Turkxit Time?

The deployment of Russian S-400 missiles in Turkey would have momentous consequences for Ankara’s relations with NATO, notes Marc Pierini for the Carnegie Middle East Center.

The controversy surrounding Turkey’s purchase of the Russian S-400 missile defense system has been brewing for months and may soon be coming to a head. The strategic and technical aspects of the move, as well as its wider regional geopolitical context, have been amply documented. But what would the longer-term military and political implications be of deployment of Russian S-400s?

Several commentators have speculated that Turkey could cancel the S-400 deal after the country’s March 31 municipal elections. However, that would mean Ankara’s heavily damaging its budding relationship with Moscow. Conversely, if the S-400 system is delivered and activated, sanctions could be imposed by Washington—from delaying deliveries of the F-35 to excluding Turkey from its production chain. Beyond these uncertainties, a deployment would entail deep military and political repercussions.

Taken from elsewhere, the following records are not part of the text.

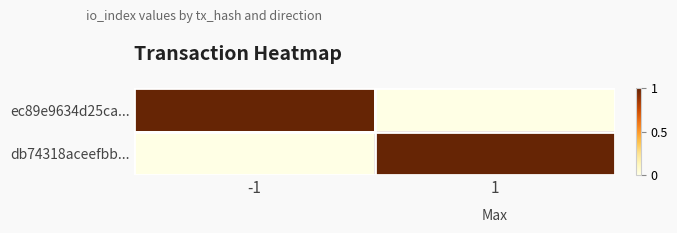

Which series has the largest total across all categories?

ec89e9634d25ca...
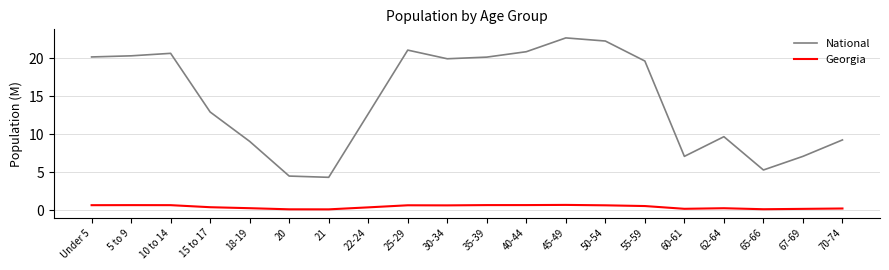

Read the Georgia value at 10 to 14.

0.7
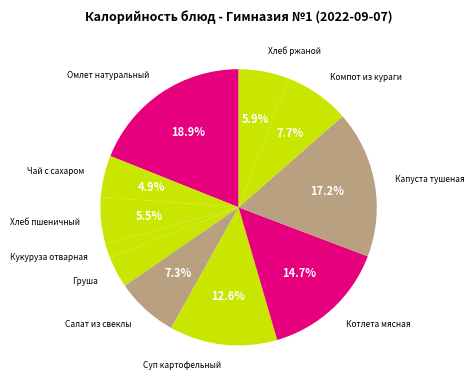

What is the smallest slice in the pie chart?

Кукуруза отварная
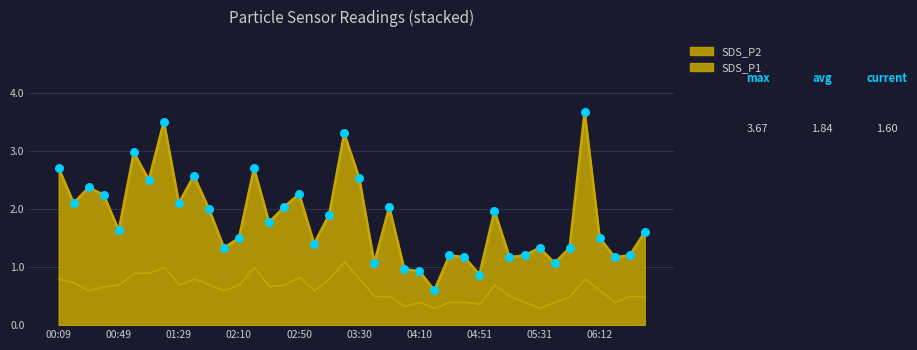

Approximately how many times larger is the value at 02:20 compared to 06:01?

0.7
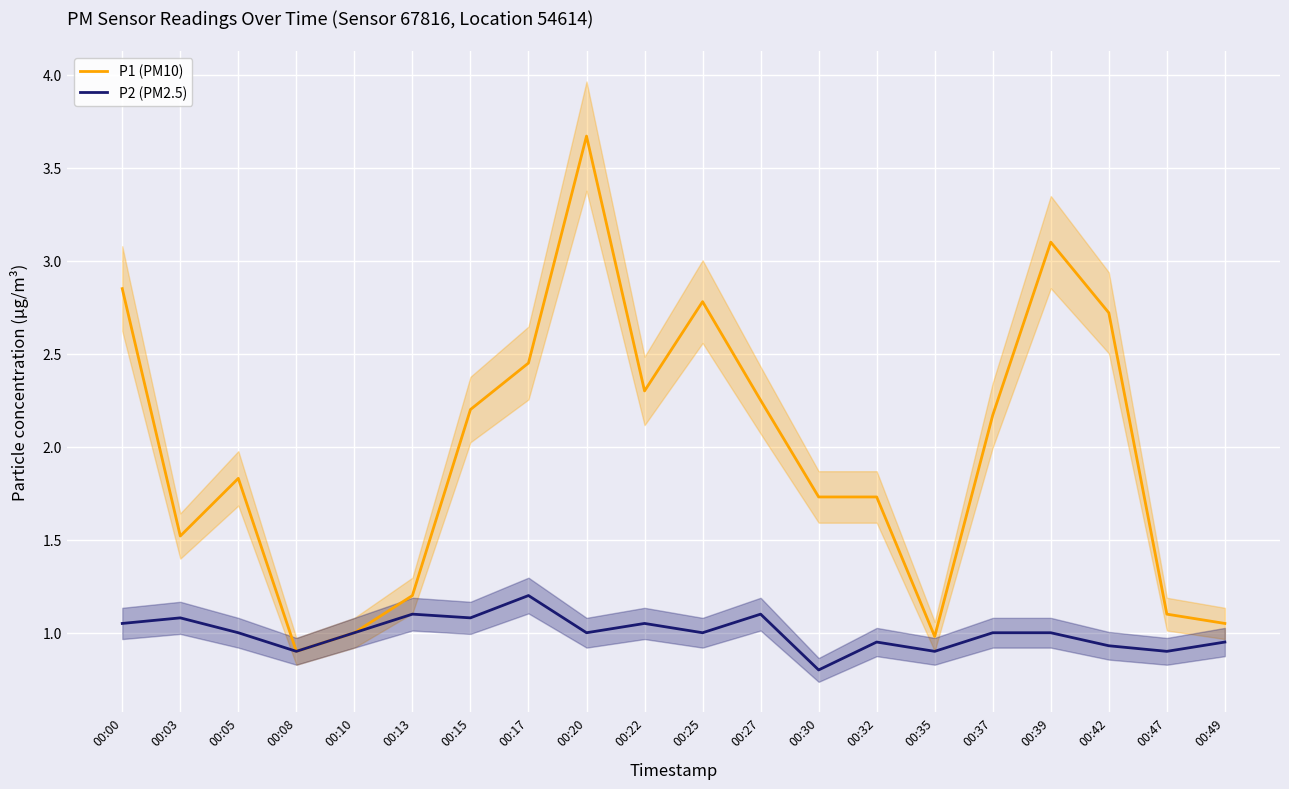

At which label does P1 (PM10) first exceed 2?

00:00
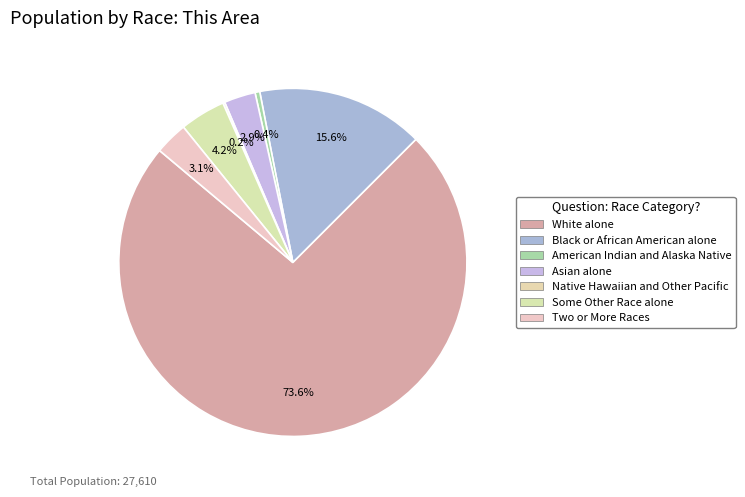

What is the largest slice in the pie chart?

White alone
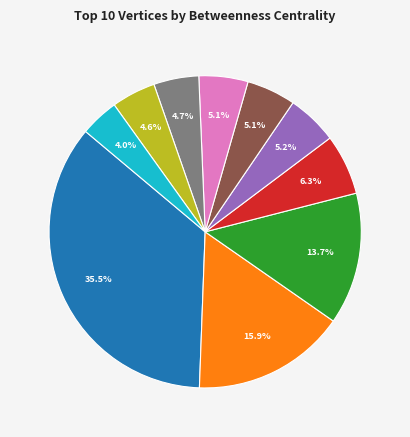

Is there any slice that represents more than half of the pie?

No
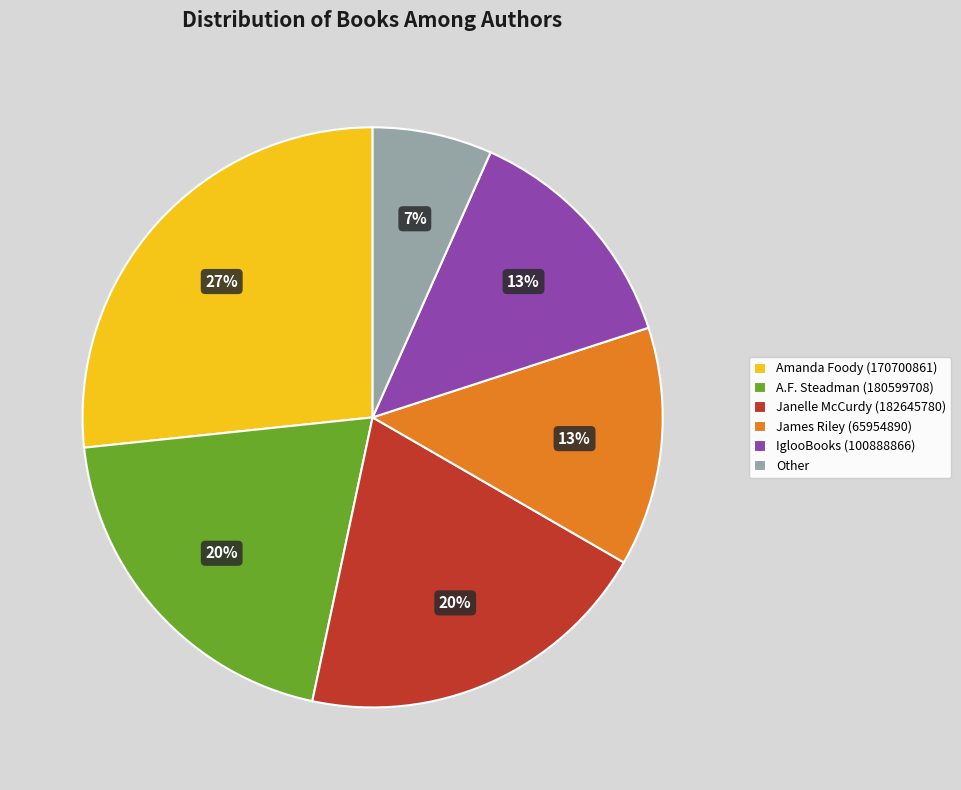

To the nearest percent, what percentage of the pie is Other?

7%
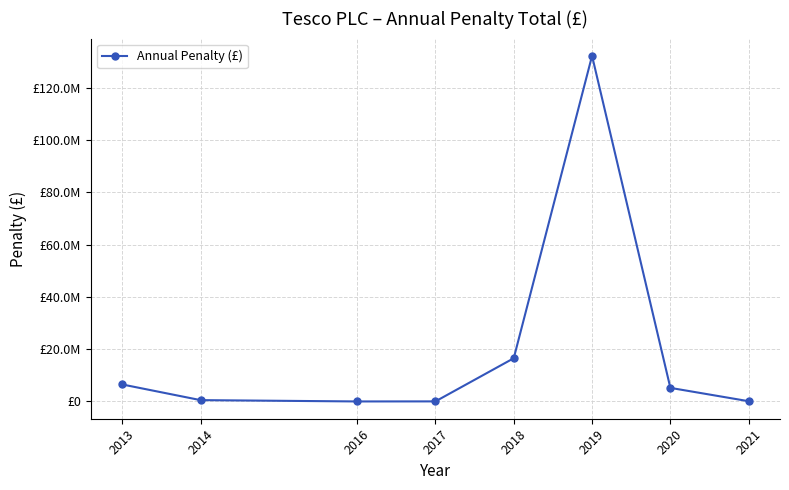

Is this an area chart (filled region under the line)?

No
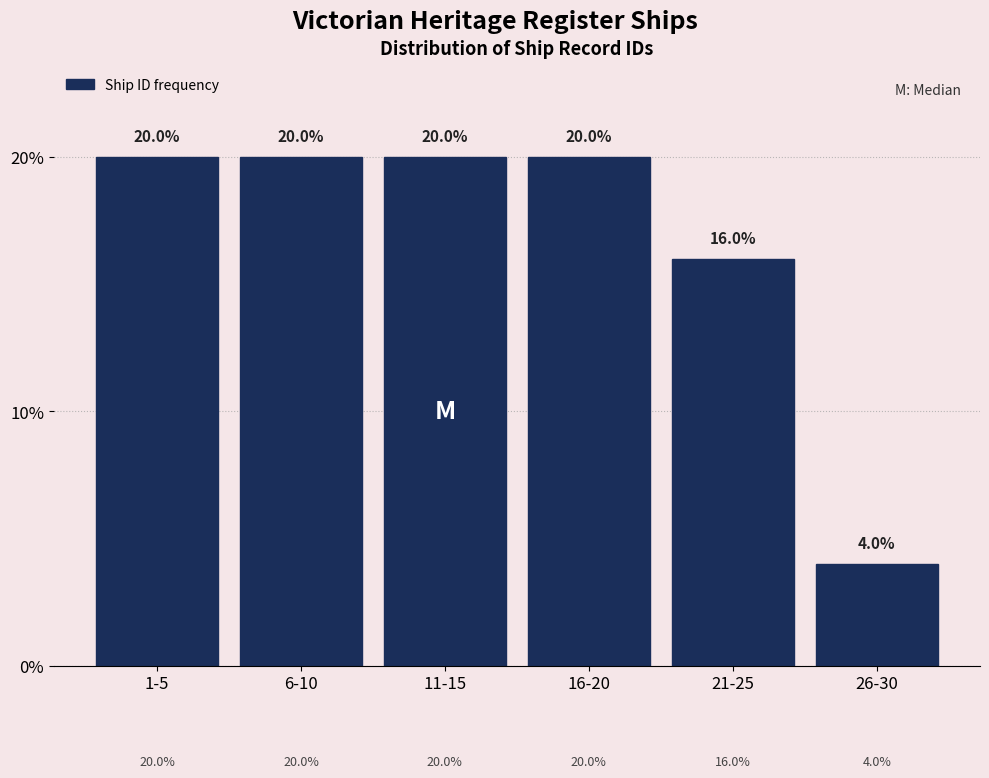

Reading left to right, what are all the values shown in this chart?

1-5=20	6-10=20	11-15=20	16-20=20	21-25=16	26-30=4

Some of the hypothetical questions raised by such developments would be the following: How could Turkey act in solidarity with NATO in case of an eventual crisis with Russia in eastern Ukraine or the Baltic while hosting Russian missiles in two air force bases? How could it keep critical U.S. and NATO assets deployed at three major Turkish bases—Incirlik, Konya, and Malatya, among others facilities—while having Russian assets deployed at other bases?

In case of an acute crisis with Tehran, would Turkey be able to fulfill its commitments to NATO while hosting Russian S-400 missiles and partnering with Russia and Iran in Syria? If suddenly drawn into the crisis, would Turkey call NATO for help or use its Russian missiles? Could Moscow retain “veto power” over the use of the S-400s in such circumstances?

Ultimately, would NATO’s trust in Turkey’s military command—already dented by the deep political purge since the coup attempt of July 2016—vanish as the country is seen to be strategically aligning with Russia? At the very least, NATO operational procedures would have to be scrutinized. Some analysts, such as those at the Center for American Progress, argue that NATO should explore steps “to extricate Turkey from certain activities aimed at countering Russia, such as the Very High Readiness Joint Task Force and certain intelligence sharing arrangements.” More generally, would NATO continue to include Turkish soldiers in its operations to counter Russian military activities around Europe? In other words, would Turkey’s participation in NATO activities continue uninterrupted?

The West’s trust in Turkey has already been cracked, not only on missile procurement but also on other important subjects. These include differences over the anti-Islamic State coalition, gas exploration in the eastern Mediterranean, the transit of Russian gas through Turkey, Russian political interference in the domestic politics of European countries, a Turkish narrative calling Western leaders “enemies of Islam,” and differences with regard to societal choices in Turkey incompatible with EU and Western standards.

The eastern Mediterranean and Middle East are undergoing tectonic changes. Consecutive U.S. presidents have demonstrated a lower proclivity for the United States to remain the regions’ peacekeeper. Russia and Iran, in turn, have shown a strong desire to become perennial military actors there and beyond. Until now, Turkey has been part of the post-World War II, post-Cold War defense network of the North Atlantic alliance in the region. However, its forthcoming decisions on missile defense will constitute a test for the Trump administration’s foreign policy, for the foreign policy of the EU with regard to its neighborhood, and not least for Middle Eastern countries as well. This is no small development.